-- Data supplied follows --

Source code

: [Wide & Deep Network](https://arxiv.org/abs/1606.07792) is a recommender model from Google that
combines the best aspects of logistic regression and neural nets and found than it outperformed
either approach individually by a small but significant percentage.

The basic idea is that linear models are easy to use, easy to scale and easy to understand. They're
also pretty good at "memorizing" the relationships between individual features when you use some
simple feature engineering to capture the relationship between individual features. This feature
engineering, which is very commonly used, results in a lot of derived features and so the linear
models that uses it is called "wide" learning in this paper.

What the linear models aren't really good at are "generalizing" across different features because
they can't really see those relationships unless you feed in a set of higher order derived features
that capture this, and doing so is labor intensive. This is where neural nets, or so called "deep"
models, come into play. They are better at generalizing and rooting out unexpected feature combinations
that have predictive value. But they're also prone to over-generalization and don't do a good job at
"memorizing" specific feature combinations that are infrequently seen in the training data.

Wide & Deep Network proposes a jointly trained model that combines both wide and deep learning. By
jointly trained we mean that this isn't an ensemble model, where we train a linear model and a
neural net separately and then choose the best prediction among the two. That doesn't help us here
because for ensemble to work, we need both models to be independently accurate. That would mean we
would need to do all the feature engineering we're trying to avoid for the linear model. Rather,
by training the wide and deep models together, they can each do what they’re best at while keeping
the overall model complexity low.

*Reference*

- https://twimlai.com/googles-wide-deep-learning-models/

-- Data supplied concluded --

**Problem to work on**
Copy out, word for word, everything from the line containing "What the linear" down to the line containing "the training data.".

**Finished task**
What the linear models aren't really good at are "generalizing" across different features because
they can't really see those relationships unless you feed in a set of higher order derived features
that capture this, and doing so is labor intensive. This is where neural nets, or so called "deep"
models, come into play. They are better at generalizing and rooting out unexpected feature combinations
that have predictive value. But they're also prone to over-generalization and don't do a good job at
"memorizing" specific feature combinations that are infrequently seen in the training data.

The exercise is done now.